The box contains a “quick-start” guide which tells the user to start taking pictures straight away by pressing the big red shutter button.
What’s the solution?
Neither of these guides really address what the busy teacher, with a classful of kids probably wants to do, which would be:
Take photos.
Pass the camera around so that the kids can take photos.
Get the photos out of the camera and upload them to somewhere central, where they can be viewed by the whole class and possibly others too, like parents.
Charge the camera after use.
Make room for more photos when the SD card becomes full.
None of that is rocket science, but each step could cause less confident teachers to worry: will the camera break if too many kids handle it? What if someone drops it or spills orange juice on it? What if I can’t get the SD card out? How do I put it back in? What if there are photos that we want to delete?
The differences between the all-encompassing pdf manual and the sort of manual that would address such points are:
The user-centred guide is available: the information could go on a card, or an A5 sheet of paper. No hunting for, and then downloading and printing PDFs. No hunting through the index or table of contents trying to second guess what the writer may have called the thing you’re looking for.
It’s pragmatic. It gets the teacher (and therefore her class) going right away.
It covers the subject from the point of view of the user, not the technical author who wrote that huge PDF.
How To Write The Manual
Thinking of the user, consider these suggestions:
Write different manuals for different people, or people at different levels of expertise. For example, an additional guide, to take the camera example, might be called “How to get more creative with your camera”. That would suit someone who has gone beyond “point and shoot”.

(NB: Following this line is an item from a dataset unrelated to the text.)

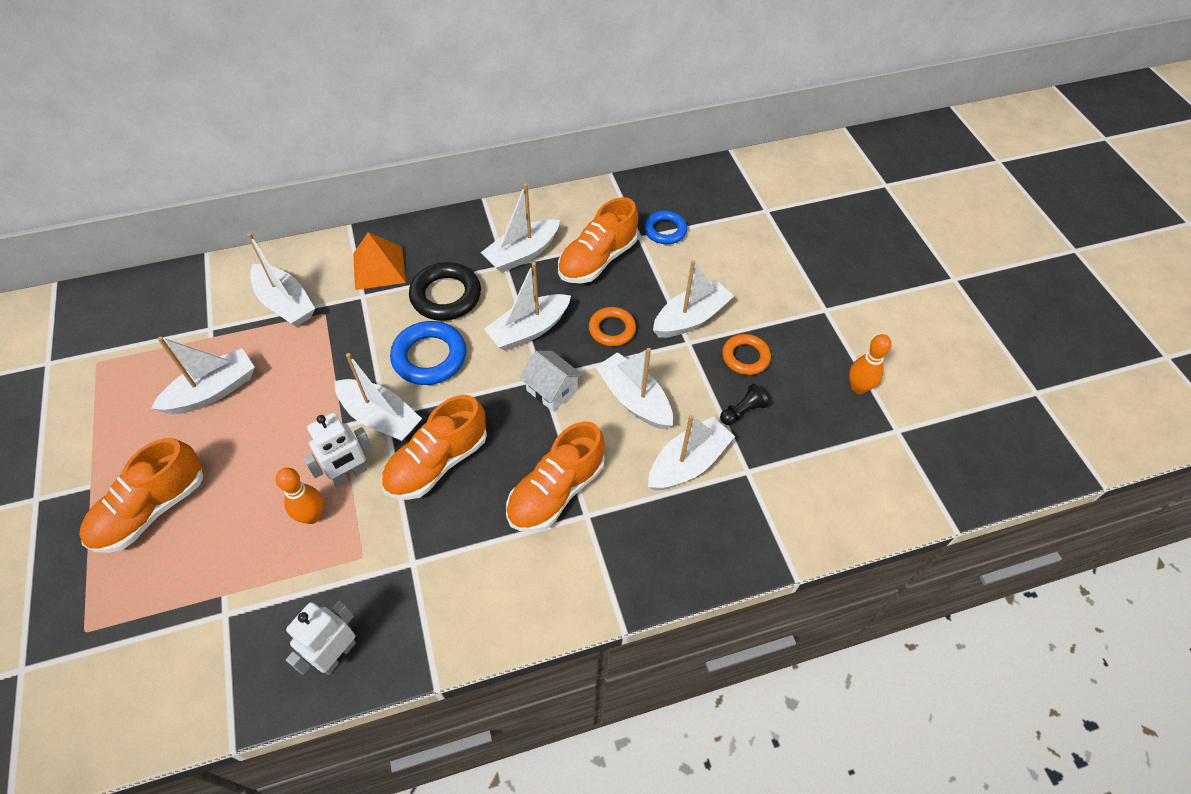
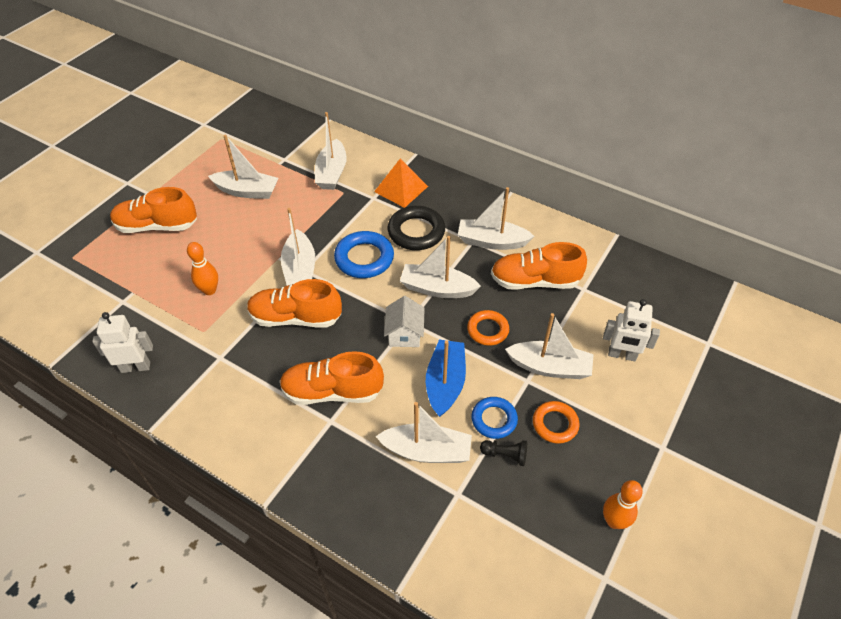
camera: 50 degrees right, 5 degrees down
(349, 474) = (250, 285): white robot -> white robot (622, 355)
(634, 399) = (445, 383): white boat -> blue boat
(665, 230) = (607, 298): blue ring -> blue ring (494, 419)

Write in lists. You’re not trying to win the Costa short story prize. Use numbered lists where the order is essential; use bullet points where it isn’t.
Include screenshots: a picture paints a thousand words and all that.
If possible, get a teacher to write the manual (and pay them).
If possible, ask other teachers, and pupils, to test the manual or guide before you have thousands of them printed.
Concluding remarks
Don’t let your product be let down by poor documentation, or good documentation that has not been thought through. A printer I bought a few years ago had very precise instructions on how to open the packaging without damaging the contents. Great idea, marred only by the fact that you had to open the packaging to find it!
A well-written manual, perhaps with some humour, could even become a talking point in itself.